What they did
Given the differences in the diagnostic approach and prognosis for patients with congenital portosystemic shunts (CPSSs) or acquired portosystemic shunts (APSSs), researchers sought to determine whether clinical or clinicopathologic data could be used to differentiate between the two to help guide diagnostic testing. The goal of the study was to determine whether this data could assist veterinarians at first-opinion practices with no access to advanced diagnostics in differentiating between young dogs with CPSSs and young dogs with APPSs. The researchers retrospectively evaluated data from 93 dogs with either CPSSs or APSSs. Normal dogs were not included in this retrospective study.
What they found
Neurologic signs consistent with hepatic encephalopathy were noted more often in dogs with CPSSs compared with dogs with APSSs, while ascites and poor body condition (< 4/9) were strong predictors of a diagnosis of APSSs, regardless of age. The researchers also noted that APSSs were not relegated to older dogs; a 5-month-old dog was found to have an APSS. Elevated alanine transaminase (ALT) activities and low hematocrit and mean corpuscular volume concentrations were also more commonly found in dogs with APSSs than in dogs with CPSSs.
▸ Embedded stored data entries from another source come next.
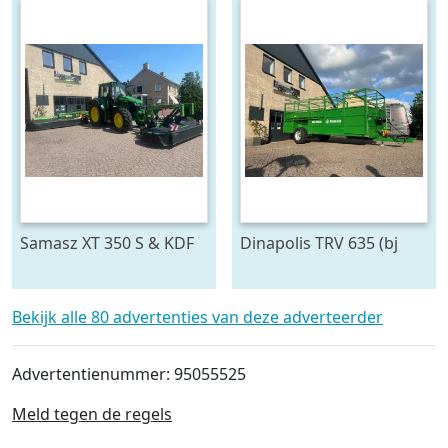
Samasz XT 350 S & KDF
Dinapolis TRV 635 (bj
301S (bj 20)
2026)
Bekijk alle 80 advertenties van deze adverteerder
Advertentienummer: 95055525
Meld tegen de regels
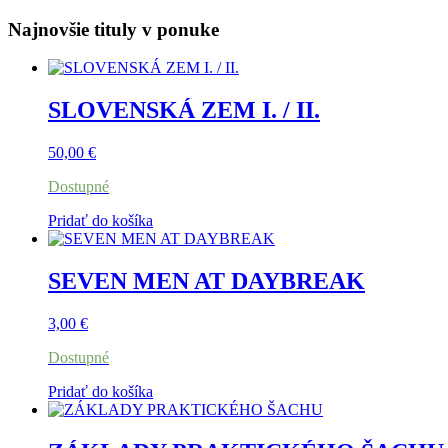
Najnovšie tituly v ponuke
SLOVENSKÁ ZEM I. / II.
50,00
€
Dostupné
Pridať do košíka
SEVEN MEN AT DAYBREAK
3,00
€
Dostupné
Pridať do košíka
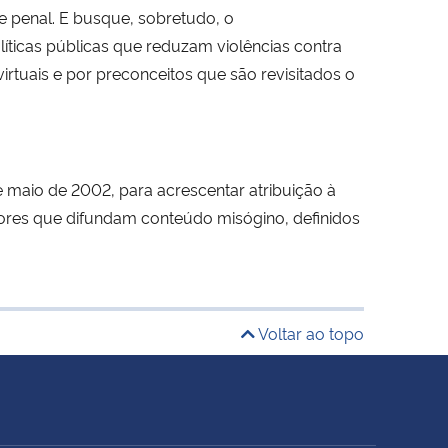
 penal. E busque, sobretudo, o
íticas públicas que reduzam violências contra
rtuais e por preconceitos que são revisitados o
de maio de 2002, para acrescentar atribuição à
dores que difundam conteúdo misógino, definidos
Voltar ao topo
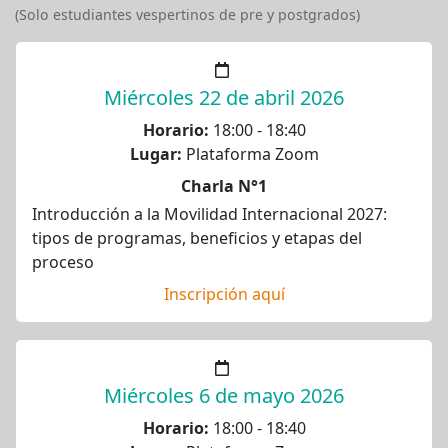
(Solo estudiantes vespertinos de pre y postgrados)
Miércoles 22 de abril 2026
Horario:
18:00 - 18:40
Lugar:
Plataforma Zoom
Charla N°1
Introducción a la Movilidad Internacional 2027:
tipos de programas, beneficios y etapas del
proceso
Inscripción aquí
Miércoles 6 de mayo 2026
Horario:
18:00 - 18:40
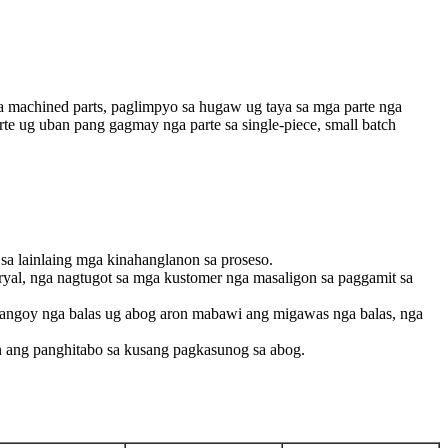
ga machined parts, paglimpyo sa hugaw ug taya sa mga parte nga
e ug uban pang gagmay nga parte sa single-piece, small batch
sa lainlaing mga kinahanglanon sa proseso.
ryal, nga nagtugot sa mga kustomer nga masaligon sa paggamit sa
glangoy nga balas ug abog aron mabawi ang migawas nga balas, nga
n ang panghitabo sa kusang pagkasunog sa abog.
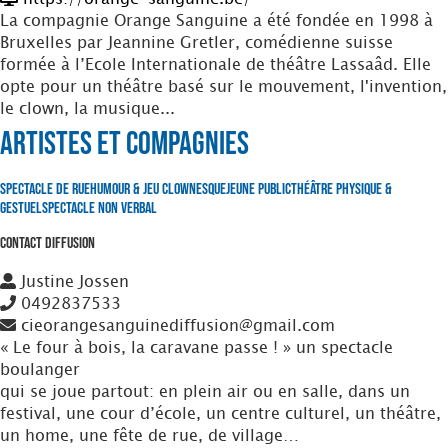
La compagnie Orange Sanguine a été fondée en 1998 à
Bruxelles par Jeannine Gretler, comédienne suisse
formée à l’Ecole Internationale de théâtre Lassaâd. Elle
opte pour un théâtre basé sur le mouvement, l'invention,
le clown, la musique...
Artistes et Compagnies
Spectacle de Rue
Humour & Jeu clownesque
Jeune Public
Théâtre Physique &
Gestuel
Spectacle non verbal
Contact Diffusion
Justine Jossen
0492837533
cieorangesanguinediffusion@gmail.com
« Le four à bois, la caravane passe ! » un spectacle
boulanger
qui se joue partout: en plein air ou en salle, dans un
festival, une cour d’école, un centre culturel, un théâtre,
un home, une fête de rue, de village…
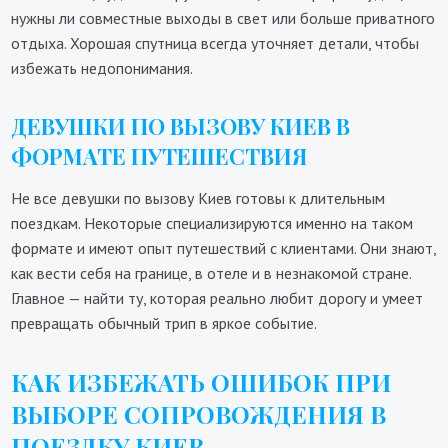
нужны ли совместные выходы в свет или больше приватного
отдыха. Хорошая спутница всегда уточняет детали, чтобы
избежать недопонимания.
ДЕВУШКИ ПО ВЫЗОВУ КИЕВ В
ФОРМАТЕ ПУТЕШЕСТВИЯ
Не все девушки по вызову Киев готовы к длительным
поездкам. Некоторые специализируются именно на таком
формате и имеют опыт путешествий с клиентами. Они знают,
как вести себя на границе, в отеле и в незнакомой стране.
Главное — найти ту, которая реально любит дорогу и умеет
превращать обычный трип в яркое событие.
КАК ИЗБЕЖАТЬ ОШИБОК ПРИ
ВЫБОРЕ СОПРОВОЖДЕНИЯ В
ПОЕЗДКУ КИЕВ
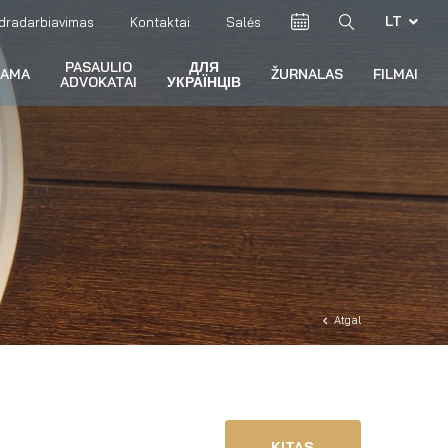
LT
dradarbiavimas
Kontaktai
Salės
PASAULIO
ДЛЯ
RAMA
ŽURNALAS
FILMAI
ADVOKATAI
УКРАЇНЦІВ
Atgal
KITAS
While clinical signs and clinicopathologic abnormalities alone are not sufficient to distinguish between these two groups, specific findings (e.g. ascites, elevated ALT activity) may raise suspicion for one or the other and help veterinarians at first-opinion practices target diagnostics and educate pet owners.
Adam FH, German AJ, McConnell JF, et al. Clinical and clinicopathologic abnormalities in young dogs with acquired and congenital portosystemic shunts: 93 cases (2003-2008). J Am Vet Med Assoc 2012;241(6):760-765.